Utilizing 400 publicly available VS30 site characterization measurements, the goal of this
study is to evaluate the data and spatial uncertainty of VS30 predictions. We calculated
VSZ for depths of 10, 30, 50 and 100 m as well as Z500, Z1000, Z1500 for the 82 new site
measurements presented in this study. For all 400 publicly available site
characterizations, we made predictions based on the Southern California Earthquake
Center Community Velocity Model Version 4.0 (Magistrale et al., 2000) and a
topographic-slope proxy developed by Wald & Allen (2007). The subsets of our data set,
"rock" (44 sites), "soil" (118) and "basin" (238) are based on the site class map of Wills et
al. (2000). The mean values of basin and soil subset predictions based on the SCEC
CVM are within 5% and 15% respectively when compared to measurement means. Less
than half of the soil site predictions are within ±20% of measured values. Less than half
of the predictions based on topographic slope are within ±20% of the measured values.
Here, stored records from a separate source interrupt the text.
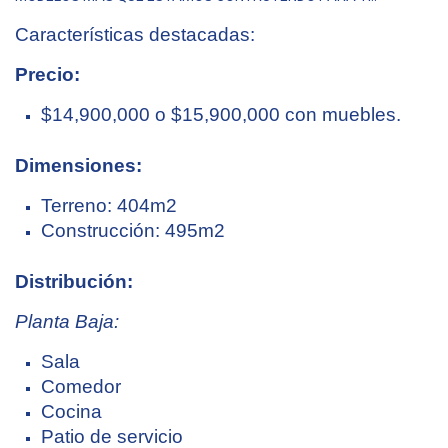
Características destacadas:
Precio:
$14,900,000 o $15,900,000 con muebles.
Dimensiones:
Terreno: 404m2
Construcción: 495m2
Distribución:
Planta Baja:
Sala
Comedor
Cocina
Patio de servicio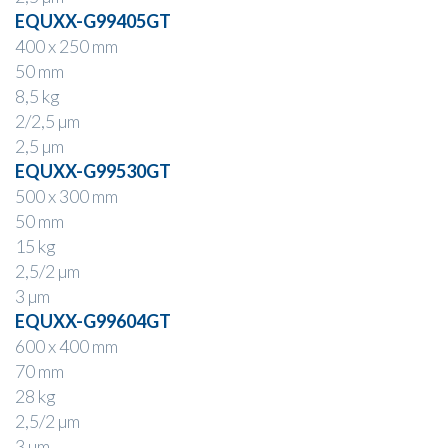
EQUXX-G99405GT
400 x 250 mm
50 mm
8,5 kg
2/2,5 µm
2,5 µm
EQUXX-G99530GT
500 x 300 mm
50 mm
15 kg
2,5/2 µm
3 µm
EQUXX-G99604GT
600 x 400 mm
70 mm
28 kg
2,5/2 µm
3 µm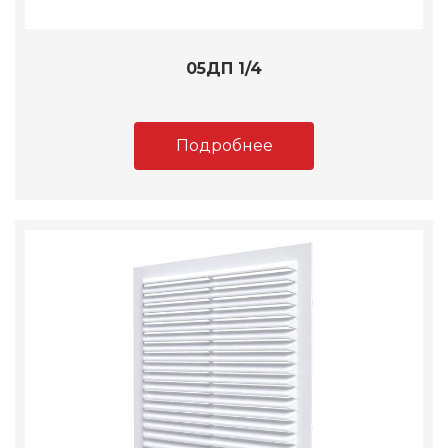
05ДП 1/4
Подробнее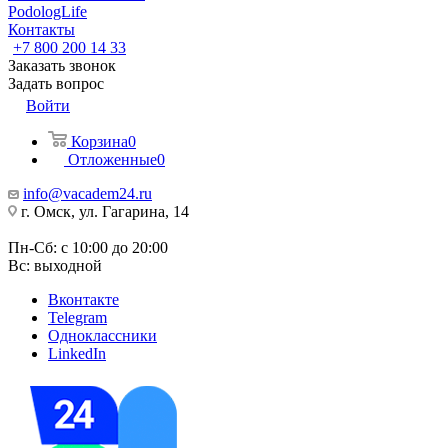
PodologLife
Контакты
+7 800 200 14 33
Заказать звонок
Задать вопрос
Войти
Корзина
0
Отложенные
0
info@vacadem24.ru
г. Омск, ул. Гагарина, 14
Пн-Сб: с 10:00 до 20:00
Вс: выходной
Вконтакте
Telegram
Одноклассники
LinkedIn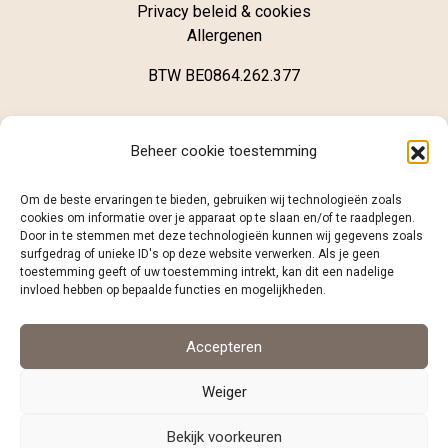
Privacy beleid & cookies
Allergenen
BTW BE0864.262.377
Winkel
Beheer cookie toestemming
Brugsestraat 62
Om de beste ervaringen te bieden, gebruiken wij technologieën zoals
B-8020 Oostkamp
cookies om informatie over je apparaat op te slaan en/of te raadplegen.
Door in te stemmen met deze technologieën kunnen wij gegevens zoals
surfgedrag of unieke ID's op deze website verwerken. Als je geen
+32 (0)468 12 98 86
toestemming geeft of uw toestemming intrekt, kan dit een nadelige
info@caramelo.be
invloed hebben op bepaalde functies en mogelijkheden.
Volg ons
Accepteren
Weiger
facebook
instagram
Bekijk voorkeuren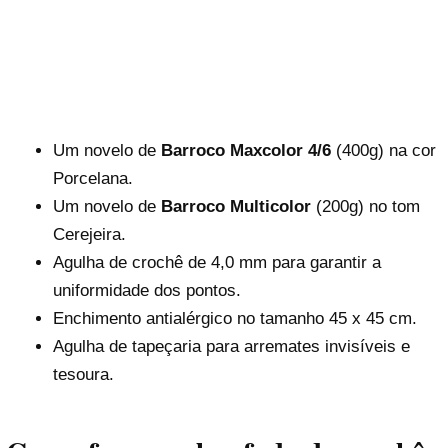
Um novelo de
Barroco Maxcolor 4/6
(400g) na cor
Porcelana.
Um novelo de
Barroco Multicolor
(200g) no tom
Cerejeira.
Agulha de crochê de 4,0 mm para garantir a
uniformidade dos pontos.
Enchimento antialérgico no tamanho 45 x 45 cm.
Agulha de tapeçaria para arremates invisíveis e
tesoura.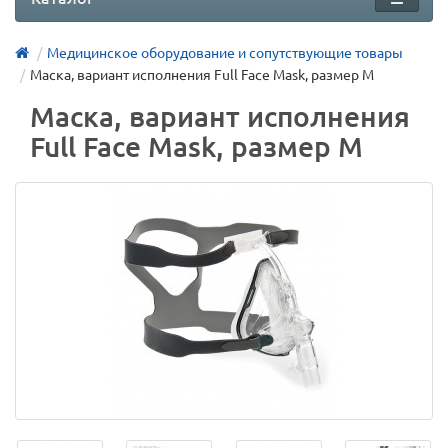
Медицинское оборудование и сопутствующие товары
Маска, вариант исполнения Full Face Mask, размер М
Маска, вариант исполнения
Full Face Mask, размер М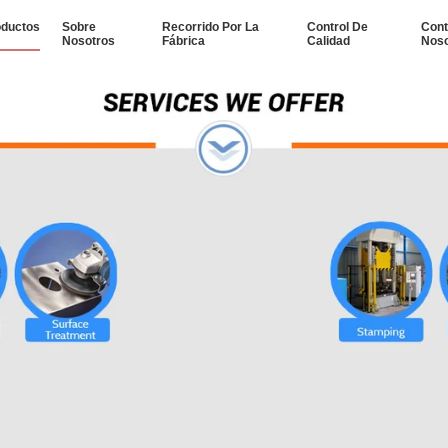
oductos
Sobre
Recorrido Por La
Control De
Cont
Nosotros
Fábrica
Calidad
Noso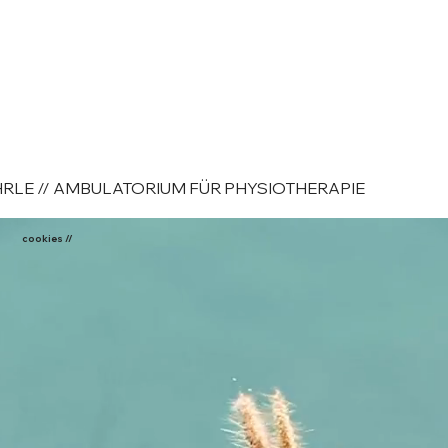
RLE // AMBULATORIUM FÜR PHYSIOTHERAPIE
cookies //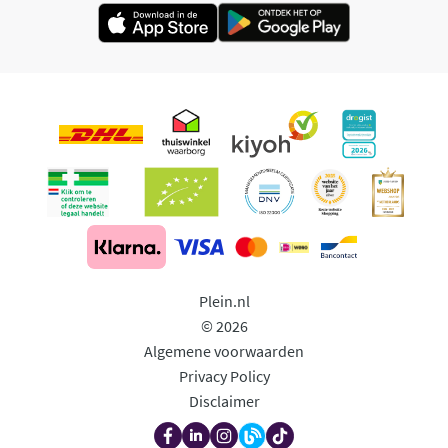
Plein.nl
© 2026
Algemene voorwaarden
Privacy Policy
Disclaimer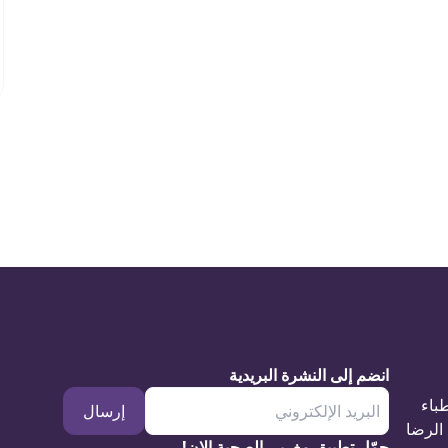
انضم إلى النشرة البريدية
طباء
إرسال
الرضا
حمّل تطبيق مغربي الصحية الان!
Through statistical analysis, a log normal distribution best fits the complete dataset.
VS30 and spatial standard deviation maps created from natural-log transformed data show
a spatial standard deviation or uncertainty of >0.30 natural-log units in the Los Angeles
Basin and >0.38 ln units outside the basin in areas where predictions are made. The
spatial uncertainty does not reflect the epistemic uncertainty associated with the
measured values. Unlike proxies based on geologic correlation of units, and topographic
slope proxies, hazard maps created from indicator kriging show NEHRP hazard class E is
likely in the Los Angeles Basin. More dense measurements are feasible and can readily
decrease the uncertainty of predictions.